Task description> Count every line that includes the string "here" in the entries that follow. Nothing besides the number is needed.

Extracted page text data:
========

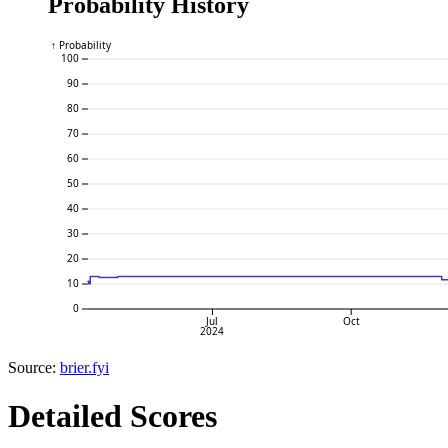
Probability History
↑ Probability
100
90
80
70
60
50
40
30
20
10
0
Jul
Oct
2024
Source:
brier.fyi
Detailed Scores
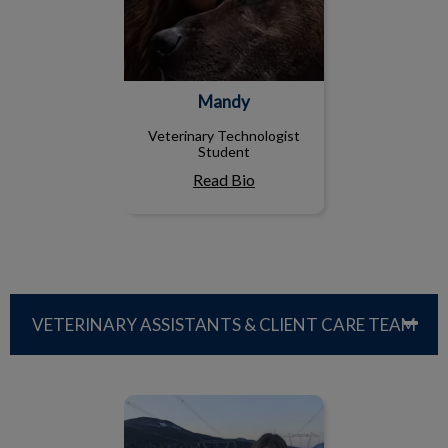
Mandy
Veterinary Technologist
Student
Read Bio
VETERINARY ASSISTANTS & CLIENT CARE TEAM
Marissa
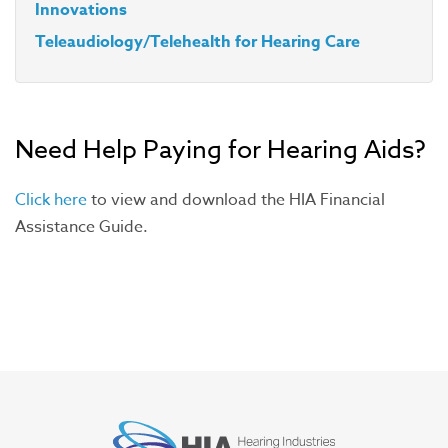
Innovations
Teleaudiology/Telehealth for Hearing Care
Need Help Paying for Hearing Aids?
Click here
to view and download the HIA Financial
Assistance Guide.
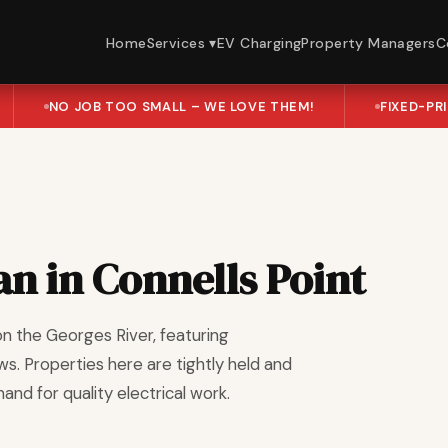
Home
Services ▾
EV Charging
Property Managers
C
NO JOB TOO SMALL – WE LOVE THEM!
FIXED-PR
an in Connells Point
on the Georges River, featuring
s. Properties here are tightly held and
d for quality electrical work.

========

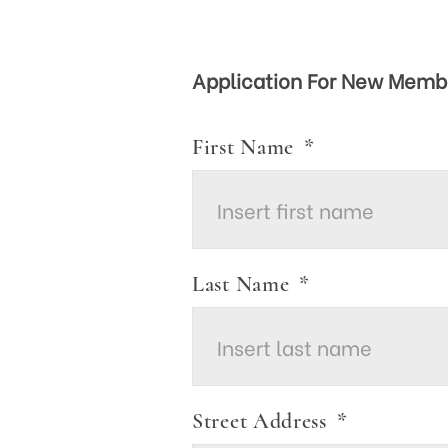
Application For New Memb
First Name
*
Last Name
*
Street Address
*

========

Expected answer> 2